Kochajcie się przez cały rok!

Opublikowano: 2018-02-20
Dyfuzory zapachowe.
Walentynki mamy już za sobą, co jednak nie znaczy, że na spędzenie kolejnego romantycznego wieczoru trzeba czekać do następnego roku.

Wprost przeciwnie, możemy go sobie zorganizować dowolnego dnia! Dyfuzory zapachowe rozpieszczą zmysły orientalnymi aromatami, przysmaki pobudzą apetyt, a bliskość ukochanej osoby podkreśli wyjątkowość każdej chwili. I to wszystko w zaciszu własnego domu!

Odpowiedni czas

Powrót do domu po długich godzinach spędzonych w pracy niezbyt zachęca do romantycznych gestów. Wtedy najczęściej ma się ochotę wskoczyć pod prysznic, ubrać dresy i zanurzyć się w odcinkach serialu. Aby uniknąć sytuacji, w której któreś z was będzie wymęczone po zawodowych obowiązkach, zdecydujcie się na zorganizowanie nastrojowej kolacji w weekend lub inny dzień pozwalający wam obojgu na odprężenie.

Odrobina elegancji

Nie mówimy tutaj od razu o zakładaniu garnituru, smokingu, czy długiej sukni z gorsetem i trenem. Ale może masz w szafie sukienkę trzymaną na specjalną, bliżej nieokreśloną okazję? Może Twoja druga połówka nie ma nic przeciwko zamianie domowego dresu na koszulę i elegantsze spodnie? Dogadajcie się, jednak niczego sobie nie narzucajcie. Zdecydujcie się na kontrolowany luz, który obojgu będzie pasował.

Siła zapachów

Dyfuzory zapachowe są sprzedawane w formie eleganckich karafek i wkładanych do nich rattanowych patyczków. Te charakteryzują się budową podobną plastrom miodu, dzięki czemu włożone do naczynka nasączają się olejkiem i pod wpływem ciepła zaczynają odparowywać zapach.

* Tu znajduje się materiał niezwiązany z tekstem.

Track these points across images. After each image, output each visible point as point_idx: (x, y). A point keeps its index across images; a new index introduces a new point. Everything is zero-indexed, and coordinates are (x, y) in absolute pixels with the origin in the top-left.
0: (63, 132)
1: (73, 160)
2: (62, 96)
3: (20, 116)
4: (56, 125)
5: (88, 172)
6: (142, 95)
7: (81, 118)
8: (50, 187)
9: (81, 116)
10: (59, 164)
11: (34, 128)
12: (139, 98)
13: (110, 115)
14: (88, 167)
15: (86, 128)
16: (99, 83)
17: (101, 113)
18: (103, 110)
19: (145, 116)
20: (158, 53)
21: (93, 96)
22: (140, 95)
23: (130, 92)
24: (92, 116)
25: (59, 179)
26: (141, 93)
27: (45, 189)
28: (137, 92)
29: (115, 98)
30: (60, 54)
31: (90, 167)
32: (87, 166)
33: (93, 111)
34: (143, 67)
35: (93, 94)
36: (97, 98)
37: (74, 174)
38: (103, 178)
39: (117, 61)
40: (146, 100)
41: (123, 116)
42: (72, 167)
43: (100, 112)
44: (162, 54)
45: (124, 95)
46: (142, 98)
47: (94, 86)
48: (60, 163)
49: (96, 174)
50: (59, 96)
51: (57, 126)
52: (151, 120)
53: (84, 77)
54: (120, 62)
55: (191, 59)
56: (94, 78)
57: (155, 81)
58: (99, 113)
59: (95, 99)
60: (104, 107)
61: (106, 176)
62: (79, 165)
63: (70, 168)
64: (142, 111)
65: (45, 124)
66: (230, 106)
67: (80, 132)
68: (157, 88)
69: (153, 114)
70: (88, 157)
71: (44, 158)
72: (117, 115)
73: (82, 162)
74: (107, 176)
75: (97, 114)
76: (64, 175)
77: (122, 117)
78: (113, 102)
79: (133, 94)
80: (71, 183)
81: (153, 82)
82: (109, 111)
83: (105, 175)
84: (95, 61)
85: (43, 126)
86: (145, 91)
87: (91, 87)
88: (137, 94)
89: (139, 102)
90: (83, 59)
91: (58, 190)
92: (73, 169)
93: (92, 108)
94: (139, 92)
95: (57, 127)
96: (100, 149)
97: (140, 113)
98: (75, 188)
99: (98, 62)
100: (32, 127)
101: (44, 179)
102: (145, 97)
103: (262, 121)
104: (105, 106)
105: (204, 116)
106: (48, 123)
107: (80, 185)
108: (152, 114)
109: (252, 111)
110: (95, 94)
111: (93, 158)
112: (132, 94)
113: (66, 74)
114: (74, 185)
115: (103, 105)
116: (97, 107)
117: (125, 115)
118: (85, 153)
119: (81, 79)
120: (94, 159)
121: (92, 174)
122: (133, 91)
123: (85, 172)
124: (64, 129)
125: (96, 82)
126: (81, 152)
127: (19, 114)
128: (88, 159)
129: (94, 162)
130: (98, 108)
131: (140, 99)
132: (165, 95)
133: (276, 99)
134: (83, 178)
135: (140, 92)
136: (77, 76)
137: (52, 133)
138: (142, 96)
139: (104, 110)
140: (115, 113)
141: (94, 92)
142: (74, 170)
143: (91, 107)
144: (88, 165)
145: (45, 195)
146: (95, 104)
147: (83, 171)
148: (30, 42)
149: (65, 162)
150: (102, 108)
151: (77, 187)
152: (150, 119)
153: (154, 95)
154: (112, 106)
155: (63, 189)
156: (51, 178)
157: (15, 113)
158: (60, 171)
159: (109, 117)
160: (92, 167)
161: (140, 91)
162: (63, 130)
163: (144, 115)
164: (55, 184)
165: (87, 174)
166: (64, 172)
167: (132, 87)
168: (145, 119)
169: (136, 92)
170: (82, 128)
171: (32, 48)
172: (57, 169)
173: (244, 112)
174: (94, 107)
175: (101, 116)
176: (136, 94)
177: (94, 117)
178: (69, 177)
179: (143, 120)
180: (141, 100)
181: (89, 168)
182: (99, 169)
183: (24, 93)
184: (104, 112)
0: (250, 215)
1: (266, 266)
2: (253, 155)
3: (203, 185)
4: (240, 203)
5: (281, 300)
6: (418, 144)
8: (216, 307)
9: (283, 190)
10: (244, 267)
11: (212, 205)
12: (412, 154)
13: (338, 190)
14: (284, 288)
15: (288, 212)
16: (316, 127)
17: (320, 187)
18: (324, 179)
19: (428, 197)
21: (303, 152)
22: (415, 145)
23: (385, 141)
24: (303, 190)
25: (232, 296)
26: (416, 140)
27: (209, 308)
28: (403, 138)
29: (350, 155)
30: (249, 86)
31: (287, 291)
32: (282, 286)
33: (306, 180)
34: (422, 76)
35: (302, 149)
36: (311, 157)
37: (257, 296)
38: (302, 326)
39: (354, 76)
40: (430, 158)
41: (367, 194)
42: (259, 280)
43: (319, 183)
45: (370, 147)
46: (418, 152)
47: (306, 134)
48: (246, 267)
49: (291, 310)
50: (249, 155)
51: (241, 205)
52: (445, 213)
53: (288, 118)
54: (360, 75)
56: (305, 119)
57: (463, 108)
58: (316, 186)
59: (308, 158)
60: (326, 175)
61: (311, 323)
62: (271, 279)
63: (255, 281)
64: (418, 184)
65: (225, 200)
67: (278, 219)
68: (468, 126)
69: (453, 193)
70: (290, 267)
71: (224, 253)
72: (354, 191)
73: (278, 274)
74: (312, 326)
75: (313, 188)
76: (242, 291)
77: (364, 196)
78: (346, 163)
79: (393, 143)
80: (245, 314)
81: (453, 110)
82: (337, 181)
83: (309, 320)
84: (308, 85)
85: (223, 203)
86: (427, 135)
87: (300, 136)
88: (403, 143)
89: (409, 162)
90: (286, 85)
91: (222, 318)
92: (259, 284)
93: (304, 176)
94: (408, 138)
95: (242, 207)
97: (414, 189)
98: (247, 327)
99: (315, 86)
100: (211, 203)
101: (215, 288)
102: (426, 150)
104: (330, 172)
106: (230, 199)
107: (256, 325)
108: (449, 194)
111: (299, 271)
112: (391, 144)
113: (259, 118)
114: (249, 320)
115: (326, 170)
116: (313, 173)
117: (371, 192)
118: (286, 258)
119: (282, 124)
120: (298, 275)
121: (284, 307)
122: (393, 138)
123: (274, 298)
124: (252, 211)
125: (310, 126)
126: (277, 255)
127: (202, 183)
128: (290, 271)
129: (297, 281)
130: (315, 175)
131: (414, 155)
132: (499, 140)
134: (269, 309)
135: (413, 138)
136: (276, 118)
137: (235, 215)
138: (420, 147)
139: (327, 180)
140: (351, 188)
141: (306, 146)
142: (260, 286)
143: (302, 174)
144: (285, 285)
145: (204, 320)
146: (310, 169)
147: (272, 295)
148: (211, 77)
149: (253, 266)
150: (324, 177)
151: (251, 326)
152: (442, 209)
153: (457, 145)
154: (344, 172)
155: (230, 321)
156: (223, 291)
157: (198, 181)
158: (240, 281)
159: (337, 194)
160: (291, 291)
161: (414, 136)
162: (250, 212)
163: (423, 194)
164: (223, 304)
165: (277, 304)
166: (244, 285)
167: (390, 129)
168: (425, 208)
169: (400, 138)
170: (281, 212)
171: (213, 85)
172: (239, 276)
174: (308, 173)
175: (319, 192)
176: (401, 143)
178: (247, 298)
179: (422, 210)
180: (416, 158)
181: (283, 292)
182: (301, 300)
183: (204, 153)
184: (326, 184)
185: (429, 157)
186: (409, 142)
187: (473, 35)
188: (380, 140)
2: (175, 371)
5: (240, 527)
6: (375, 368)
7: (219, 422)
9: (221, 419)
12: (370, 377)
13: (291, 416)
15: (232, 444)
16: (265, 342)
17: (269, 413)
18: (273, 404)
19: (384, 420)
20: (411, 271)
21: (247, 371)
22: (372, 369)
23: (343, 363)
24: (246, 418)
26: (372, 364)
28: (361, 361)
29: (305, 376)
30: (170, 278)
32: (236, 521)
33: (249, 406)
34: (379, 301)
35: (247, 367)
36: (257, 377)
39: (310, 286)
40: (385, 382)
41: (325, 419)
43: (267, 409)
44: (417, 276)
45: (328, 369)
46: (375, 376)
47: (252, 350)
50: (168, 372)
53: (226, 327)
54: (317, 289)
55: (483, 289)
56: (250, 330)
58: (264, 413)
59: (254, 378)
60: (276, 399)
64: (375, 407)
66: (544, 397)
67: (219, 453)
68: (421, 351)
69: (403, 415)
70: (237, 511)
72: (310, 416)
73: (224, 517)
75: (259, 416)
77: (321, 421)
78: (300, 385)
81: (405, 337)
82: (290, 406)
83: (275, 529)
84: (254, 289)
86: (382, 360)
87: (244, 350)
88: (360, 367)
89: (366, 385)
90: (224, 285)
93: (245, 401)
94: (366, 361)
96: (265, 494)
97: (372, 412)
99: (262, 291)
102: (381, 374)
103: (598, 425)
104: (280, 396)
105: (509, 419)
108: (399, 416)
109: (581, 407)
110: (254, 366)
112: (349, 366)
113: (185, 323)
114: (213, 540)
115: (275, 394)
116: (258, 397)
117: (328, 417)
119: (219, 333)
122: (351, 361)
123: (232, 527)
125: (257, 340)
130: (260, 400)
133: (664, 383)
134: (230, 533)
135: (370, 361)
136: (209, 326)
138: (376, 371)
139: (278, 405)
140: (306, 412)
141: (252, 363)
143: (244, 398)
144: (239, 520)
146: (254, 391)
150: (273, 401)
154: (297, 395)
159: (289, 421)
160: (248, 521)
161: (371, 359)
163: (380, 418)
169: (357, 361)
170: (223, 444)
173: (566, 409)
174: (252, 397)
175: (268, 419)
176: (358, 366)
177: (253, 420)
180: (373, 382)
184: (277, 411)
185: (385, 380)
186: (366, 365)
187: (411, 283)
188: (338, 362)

Zalety dyfuzorów zdecydowanie stawiają je ponad świeczkami. Wprawdzie wybierając je tracimy przyjemność z oglądania tańczących płomyków, ale w zamian dostajemy interesującą dekorację pokoju oraz zapach utrzymujący się nawet do kilku miesięcy. W przypadku dyfuzorów zapachowych odpada także martwienie się o zaprószenie ognia, kiedy romantyczna kolacja nabierze namiętnych obrotów. Z nimi możecie się całkiem zapomnieć w sypialni.

Smakołyki

Romantyczna kolacja wcale nie musi być kilkudaniowym posiłkiem poprzedzonym długimi przygotowaniami. Oryginalnym pomysłem jest podanie tapas, czyli różnych przystawek na ciepło lub zimno, do których idealnie pasuje czerwone wino. A może zjecie sam deser czekoladowy, bo kto wam zabroni?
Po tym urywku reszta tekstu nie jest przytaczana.